### Provided records ###
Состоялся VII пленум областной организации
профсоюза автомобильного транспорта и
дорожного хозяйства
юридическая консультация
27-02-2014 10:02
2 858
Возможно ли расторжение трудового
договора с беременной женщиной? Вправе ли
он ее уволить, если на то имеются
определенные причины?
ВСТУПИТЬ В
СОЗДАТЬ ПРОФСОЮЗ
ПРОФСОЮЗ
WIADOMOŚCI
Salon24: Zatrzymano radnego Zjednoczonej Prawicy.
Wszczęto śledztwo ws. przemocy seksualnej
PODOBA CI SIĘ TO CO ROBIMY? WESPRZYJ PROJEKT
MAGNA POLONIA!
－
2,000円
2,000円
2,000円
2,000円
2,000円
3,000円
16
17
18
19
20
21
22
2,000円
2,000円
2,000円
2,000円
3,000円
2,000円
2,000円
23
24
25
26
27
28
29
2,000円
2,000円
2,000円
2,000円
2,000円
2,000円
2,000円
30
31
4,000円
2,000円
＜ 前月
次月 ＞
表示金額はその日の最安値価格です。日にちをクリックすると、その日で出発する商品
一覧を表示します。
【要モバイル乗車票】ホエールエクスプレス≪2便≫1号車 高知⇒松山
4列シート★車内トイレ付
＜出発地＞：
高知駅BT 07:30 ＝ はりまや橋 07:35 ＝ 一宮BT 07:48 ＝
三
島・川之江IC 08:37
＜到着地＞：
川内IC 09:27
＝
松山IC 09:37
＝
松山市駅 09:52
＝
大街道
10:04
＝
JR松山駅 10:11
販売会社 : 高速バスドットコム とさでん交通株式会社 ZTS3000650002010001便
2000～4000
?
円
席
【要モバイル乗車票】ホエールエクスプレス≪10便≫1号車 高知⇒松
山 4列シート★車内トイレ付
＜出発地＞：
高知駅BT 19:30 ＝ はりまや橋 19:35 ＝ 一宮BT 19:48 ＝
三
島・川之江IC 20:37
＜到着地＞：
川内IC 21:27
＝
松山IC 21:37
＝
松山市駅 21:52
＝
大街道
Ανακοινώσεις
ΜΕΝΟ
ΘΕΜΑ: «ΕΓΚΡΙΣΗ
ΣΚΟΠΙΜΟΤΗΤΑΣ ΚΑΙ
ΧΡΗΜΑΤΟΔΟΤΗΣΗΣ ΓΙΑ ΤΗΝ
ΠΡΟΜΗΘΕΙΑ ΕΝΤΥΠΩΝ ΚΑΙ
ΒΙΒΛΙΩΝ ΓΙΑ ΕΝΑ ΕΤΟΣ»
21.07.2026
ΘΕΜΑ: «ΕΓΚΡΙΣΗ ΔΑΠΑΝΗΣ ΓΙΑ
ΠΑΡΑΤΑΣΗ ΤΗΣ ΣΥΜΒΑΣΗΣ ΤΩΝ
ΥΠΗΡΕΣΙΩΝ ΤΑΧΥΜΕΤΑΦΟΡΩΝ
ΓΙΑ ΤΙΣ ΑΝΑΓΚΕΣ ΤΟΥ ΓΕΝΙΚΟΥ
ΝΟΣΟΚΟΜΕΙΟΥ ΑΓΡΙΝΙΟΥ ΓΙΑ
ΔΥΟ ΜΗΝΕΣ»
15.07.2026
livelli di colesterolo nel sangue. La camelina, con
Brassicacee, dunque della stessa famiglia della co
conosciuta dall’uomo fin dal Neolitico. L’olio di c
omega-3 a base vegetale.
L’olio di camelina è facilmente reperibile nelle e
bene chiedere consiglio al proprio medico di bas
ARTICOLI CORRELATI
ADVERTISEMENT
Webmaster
###
#### Work to be completed:
Report the number of lines above that contain the string "ΕΓΚΡΙΣΗ". Give only the number.

#### Completed exercise:
2